(1) Gains derived by a resident of a Contracting State from the alienation of immovable property as defined in Article 6 and situated in the other Contracting State may be taxed in that other State.
(2) Gains derived from the alienation of shares or other forms of stock forming part of the business property of an enterprise, whose capital, consist directly or indirectly of immovable capital situated in a Contracting State may be taxed in that Contracting State.
(3) Gains derived from the alienation of movable property forming part of the business property of a permanent establishment that an enterprise of a Contracting State has in the other Contracting State, or from the alienation of movable property pertaining to a fixed base available to a resident of a Contracting State in the other Contracting State for the purpose of performing independent personal service, including gains from the alienation of such a permanent establishment (alone or together with the whole enterprise) may be taxed in that other State.
(4) Gains derived from the alienation of ships or aircraft operated in international traffic, and from the alienation of boats operated in internal navigation or from movable property pertaining to the operation of such ships, aircraft or boats, shall be taxable only in the Contracting State of which the place of effective management of the enterprise is situated.
(5) Gains arising the alienation of any property, other than those referred to in paragraphs (1) through (4) of this Article, shall only be taxable in the Contracting State of which the alienator is a resident.

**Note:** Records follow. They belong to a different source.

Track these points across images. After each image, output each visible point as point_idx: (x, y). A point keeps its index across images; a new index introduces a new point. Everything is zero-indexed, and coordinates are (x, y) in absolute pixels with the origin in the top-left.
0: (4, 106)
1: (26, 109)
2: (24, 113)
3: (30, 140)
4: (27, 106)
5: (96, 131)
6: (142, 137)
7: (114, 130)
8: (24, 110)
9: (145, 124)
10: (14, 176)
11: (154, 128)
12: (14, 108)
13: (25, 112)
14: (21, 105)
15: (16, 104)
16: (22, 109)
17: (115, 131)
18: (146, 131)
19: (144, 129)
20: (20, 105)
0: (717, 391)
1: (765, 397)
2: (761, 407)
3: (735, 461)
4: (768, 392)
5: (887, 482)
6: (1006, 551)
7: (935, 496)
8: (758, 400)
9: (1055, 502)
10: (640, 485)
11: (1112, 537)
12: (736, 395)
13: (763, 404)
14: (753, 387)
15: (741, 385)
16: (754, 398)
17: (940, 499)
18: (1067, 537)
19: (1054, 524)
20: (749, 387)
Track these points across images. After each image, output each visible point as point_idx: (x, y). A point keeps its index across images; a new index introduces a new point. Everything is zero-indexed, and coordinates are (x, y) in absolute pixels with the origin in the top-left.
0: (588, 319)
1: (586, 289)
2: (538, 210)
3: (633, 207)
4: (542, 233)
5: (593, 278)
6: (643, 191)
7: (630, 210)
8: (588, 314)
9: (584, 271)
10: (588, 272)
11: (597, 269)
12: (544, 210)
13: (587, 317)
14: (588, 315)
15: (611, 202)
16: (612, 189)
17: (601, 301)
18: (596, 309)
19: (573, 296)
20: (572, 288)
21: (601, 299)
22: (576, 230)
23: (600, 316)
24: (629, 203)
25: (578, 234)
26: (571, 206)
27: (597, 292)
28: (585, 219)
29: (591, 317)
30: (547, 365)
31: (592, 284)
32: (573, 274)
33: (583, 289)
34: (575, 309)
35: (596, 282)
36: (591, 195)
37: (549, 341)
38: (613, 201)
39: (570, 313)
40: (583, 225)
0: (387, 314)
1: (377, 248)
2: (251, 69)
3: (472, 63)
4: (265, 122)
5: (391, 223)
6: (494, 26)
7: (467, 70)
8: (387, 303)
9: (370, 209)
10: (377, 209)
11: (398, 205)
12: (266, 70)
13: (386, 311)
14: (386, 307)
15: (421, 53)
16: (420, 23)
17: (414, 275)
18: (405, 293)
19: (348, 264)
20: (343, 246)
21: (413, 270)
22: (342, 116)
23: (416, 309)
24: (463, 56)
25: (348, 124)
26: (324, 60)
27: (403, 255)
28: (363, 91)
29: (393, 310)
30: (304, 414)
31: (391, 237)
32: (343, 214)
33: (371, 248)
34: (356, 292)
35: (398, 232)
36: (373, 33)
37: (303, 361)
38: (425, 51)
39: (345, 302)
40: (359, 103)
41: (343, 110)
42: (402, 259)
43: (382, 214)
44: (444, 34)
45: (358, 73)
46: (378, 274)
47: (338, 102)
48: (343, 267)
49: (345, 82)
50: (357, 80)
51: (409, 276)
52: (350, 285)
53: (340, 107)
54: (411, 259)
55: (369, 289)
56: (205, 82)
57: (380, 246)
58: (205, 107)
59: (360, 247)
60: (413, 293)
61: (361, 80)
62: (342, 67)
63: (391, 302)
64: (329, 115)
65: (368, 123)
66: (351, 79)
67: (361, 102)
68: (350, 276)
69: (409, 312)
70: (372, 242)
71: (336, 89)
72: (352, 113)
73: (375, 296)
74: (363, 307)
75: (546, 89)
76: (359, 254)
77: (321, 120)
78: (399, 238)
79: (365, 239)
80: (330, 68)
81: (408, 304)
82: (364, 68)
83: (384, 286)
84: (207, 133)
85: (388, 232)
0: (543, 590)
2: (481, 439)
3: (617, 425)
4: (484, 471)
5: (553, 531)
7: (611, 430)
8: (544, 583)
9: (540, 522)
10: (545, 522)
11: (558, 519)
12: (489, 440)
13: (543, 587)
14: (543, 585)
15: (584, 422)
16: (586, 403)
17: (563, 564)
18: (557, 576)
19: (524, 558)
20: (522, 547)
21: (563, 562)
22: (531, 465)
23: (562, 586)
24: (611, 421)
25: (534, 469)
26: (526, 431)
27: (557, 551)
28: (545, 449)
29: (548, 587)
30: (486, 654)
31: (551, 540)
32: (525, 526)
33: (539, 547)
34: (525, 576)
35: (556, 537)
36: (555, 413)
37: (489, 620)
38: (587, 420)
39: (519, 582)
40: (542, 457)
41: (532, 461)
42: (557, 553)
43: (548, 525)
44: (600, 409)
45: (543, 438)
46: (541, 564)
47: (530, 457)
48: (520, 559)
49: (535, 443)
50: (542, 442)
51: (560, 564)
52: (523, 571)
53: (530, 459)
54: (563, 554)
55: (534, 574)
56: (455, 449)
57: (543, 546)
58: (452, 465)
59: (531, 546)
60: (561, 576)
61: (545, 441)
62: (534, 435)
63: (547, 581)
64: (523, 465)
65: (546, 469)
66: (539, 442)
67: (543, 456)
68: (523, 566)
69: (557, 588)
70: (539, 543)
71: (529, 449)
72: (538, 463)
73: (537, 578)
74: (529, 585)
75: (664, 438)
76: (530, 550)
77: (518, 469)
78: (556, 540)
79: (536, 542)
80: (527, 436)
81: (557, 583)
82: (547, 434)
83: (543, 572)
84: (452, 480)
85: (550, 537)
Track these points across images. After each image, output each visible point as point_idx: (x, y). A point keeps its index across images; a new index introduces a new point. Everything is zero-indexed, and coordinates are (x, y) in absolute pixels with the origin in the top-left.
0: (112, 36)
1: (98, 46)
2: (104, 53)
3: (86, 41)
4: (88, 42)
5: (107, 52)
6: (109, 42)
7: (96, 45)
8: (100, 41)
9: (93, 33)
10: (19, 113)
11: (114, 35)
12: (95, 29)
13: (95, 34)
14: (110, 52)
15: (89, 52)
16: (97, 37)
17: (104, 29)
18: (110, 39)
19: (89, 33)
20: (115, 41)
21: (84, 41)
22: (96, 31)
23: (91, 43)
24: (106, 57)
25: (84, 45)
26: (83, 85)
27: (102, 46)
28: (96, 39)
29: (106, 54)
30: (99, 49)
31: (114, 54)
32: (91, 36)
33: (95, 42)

(6) Where an individual being a resident of a Contracting State for at least five years, changes his place of residence to the other Contracting State, the provision of paragraph (5) of this Article shall not affect the rights of the first-mentioned Contracting State to impose taxes according to its own domestic law on profits earned by that person till the time he changes his residence, where those gains derived from ownership or participation in a company which is a resident of that Contracting State. Where the first-mentioned Contracting State imposes tax on capital gains in according with paragraph (5) of this Article at the time where a resident moves out of that State, the shares or stocks so taxed, shall be liable for taxation if sold at a later time in the other Contracting State, but the total that shall serve as the basis of the calculation of tax shall be the value assumed by the former State at the time when the individual moved away.